■ COMPITO ■
Duplica per intero l'articolo sull'alloggio confiscato a Sant'Angelo, senza modificare nemmeno una parola.

■ TESTO RIPORTATO ■
Sant’Angelo: destinato alla collettività un alloggio confiscato al crimine
A colloquio con l’associazione Casabarasa

Inaugurata nel mese di settembre una casa tolta alla criminalità e restituita al territorio per andare incontro alle emergenze abitative della società civile.
E’ questa la notizia che porta in prima pagina “Casabarasa”, l’associazione nata nel 2013 proprio per cercare soluzioni abitative temporanee a persone e famiglie in difficoltà economica e sociale.
Ne parliamo con il direttivo della associazione, un gruppo di otto santangiolini ben motivati, che stanno guidando con successo l’associazione anche fuori dai confini cittadini.
Iniziamo col parlare di questa casa confiscata in via Pandini… l’avete chiamata Casa Bianca, perché?
Il bianco richiama l’immagine di un bene ripulito, proprio come è avvenuto con questo appartamento di provenienza illecita per il quale la legge prevede un riutilizzo sociale. E poi il bianco è la somma di tutti i colori, ci sembra un bel segno.
Come è arrivata nelle disponibilità della vostra associazione?
L’iter burocratico prevede che un bene sequestrato venga assegnato dalla Prefettura al Comune. Poi è quest’ultimo a individuare i soggetti che lo possono gestire… Nel nostro caso l’appartamento, che era già nella disponibilità dell’ amministrazione comunale dal 2014, ci è stato assegnato dal Commissario Dott. Savastano nell’aprile del 2016.
La convenzione con cui il Comune ci ha assegnato questo alloggio (sottoscritta anche dalle due Parrocchie di Sant’Angelo e dalle associazioni Libera e Progetto Insieme) prevede un contratto di comodato d’uso. Ora vedremo, sempre in collaborazione con l’amministrazione comunale, a quali persone potremo destinarlo.

■ DATI DISPONIBILI ■
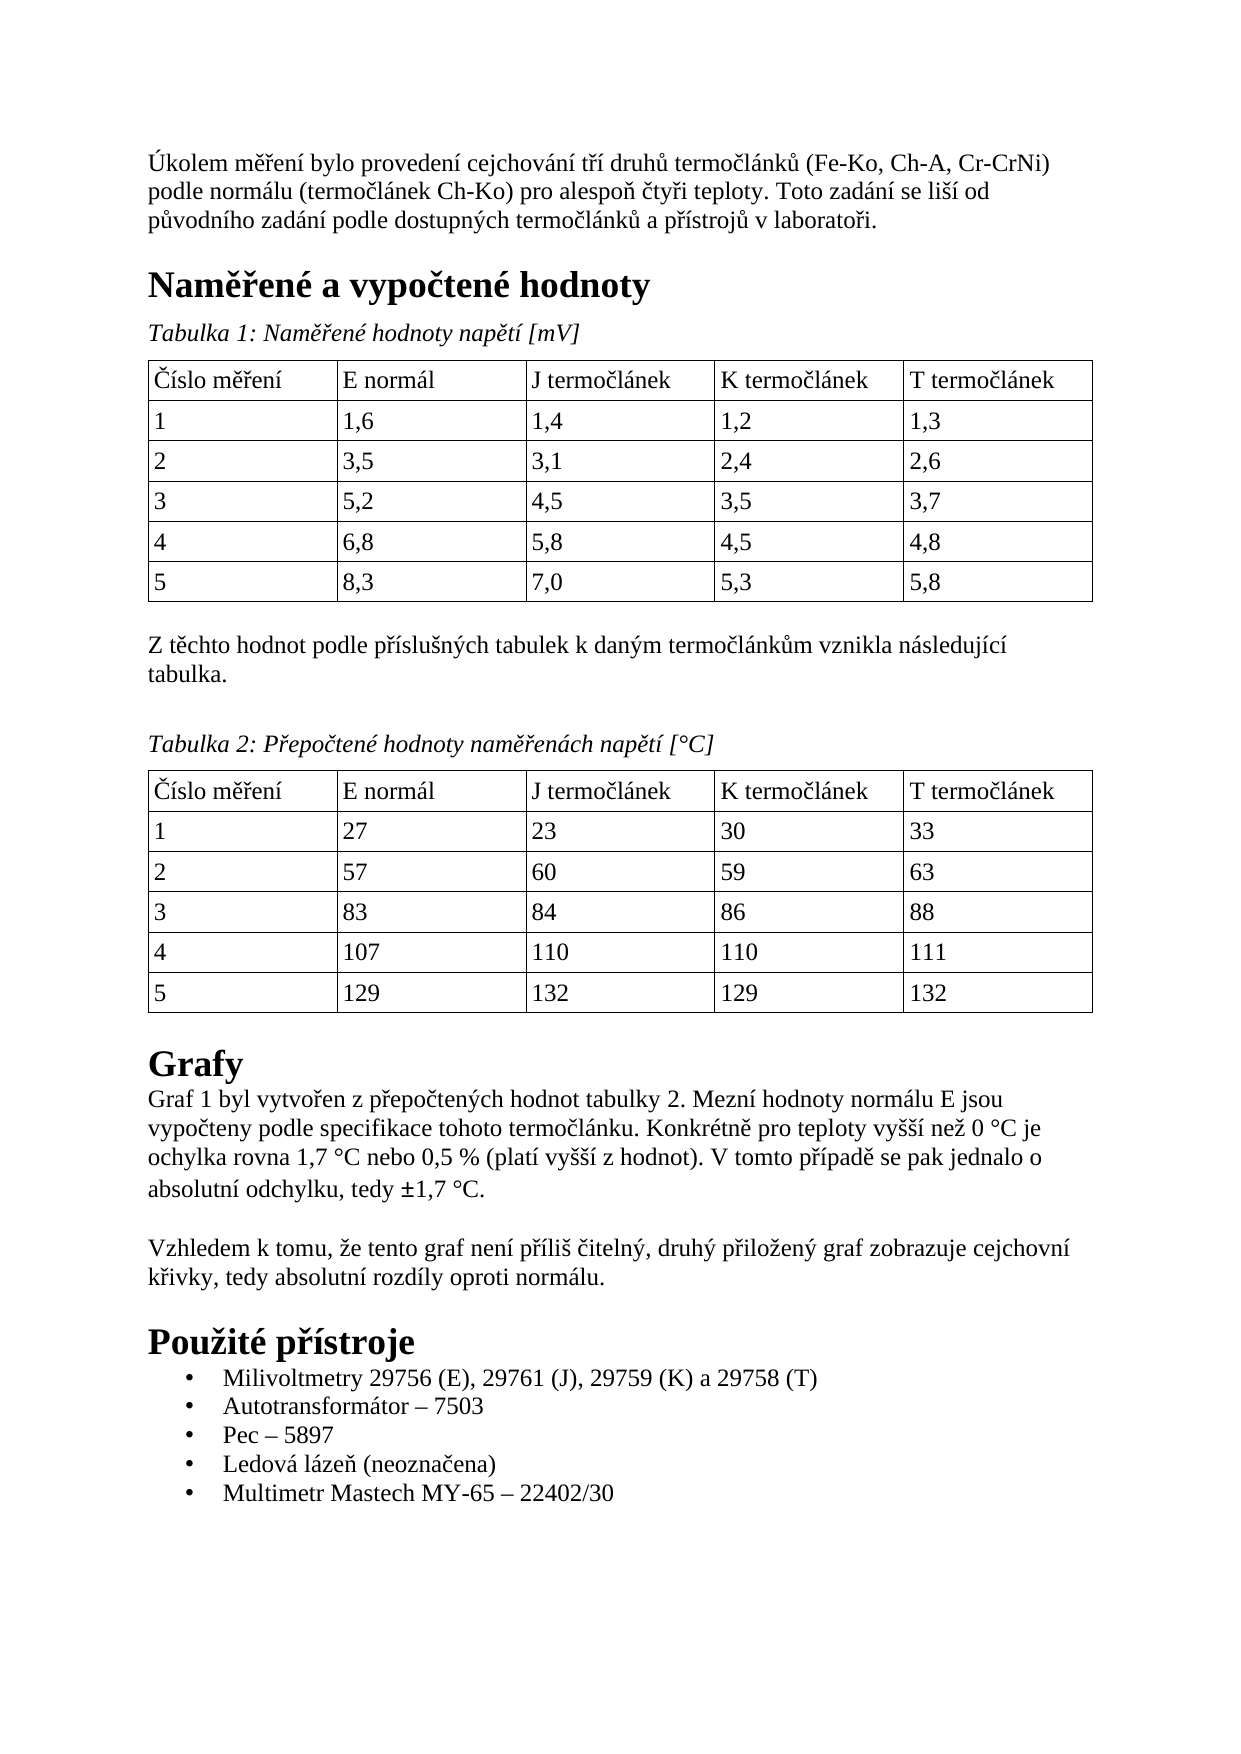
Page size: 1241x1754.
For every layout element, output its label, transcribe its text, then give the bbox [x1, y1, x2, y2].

■ RISULTATO ■
Sant’Angelo: destinato alla collettività un alloggio confiscato al crimine
A colloquio con l’associazione Casabarasa

Inaugurata nel mese di settembre una casa tolta alla criminalità e restituita al territorio per andare incontro alle emergenze abitative della società civile.
E’ questa la notizia che porta in prima pagina “Casabarasa”, l’associazione nata nel 2013 proprio per cercare soluzioni abitative temporanee a persone e famiglie in difficoltà economica e sociale.
Ne parliamo con il direttivo della associazione, un gruppo di otto santangiolini ben motivati, che stanno guidando con successo l’associazione anche fuori dai confini cittadini.
Iniziamo col parlare di questa casa confiscata in via Pandini… l’avete chiamata Casa Bianca, perché?
Il bianco richiama l’immagine di un bene ripulito, proprio come è avvenuto con questo appartamento di provenienza illecita per il quale la legge prevede un riutilizzo sociale. E poi il bianco è la somma di tutti i colori, ci sembra un bel segno.
Come è arrivata nelle disponibilità della vostra associazione?
L’iter burocratico prevede che un bene sequestrato venga assegnato dalla Prefettura al Comune. Poi è quest’ultimo a individuare i soggetti che lo possono gestire… Nel nostro caso l’appartamento, che era già nella disponibilità dell’ amministrazione comunale dal 2014, ci è stato assegnato dal Commissario Dott. Savastano nell’aprile del 2016.
La convenzione con cui il Comune ci ha assegnato questo alloggio (sottoscritta anche dalle due Parrocchie di Sant’Angelo e dalle associazioni Libera e Progetto Insieme) prevede un contratto di comodato d’uso. Ora vedremo, sempre in collaborazione con l’amministrazione comunale, a quali persone potremo destinarlo.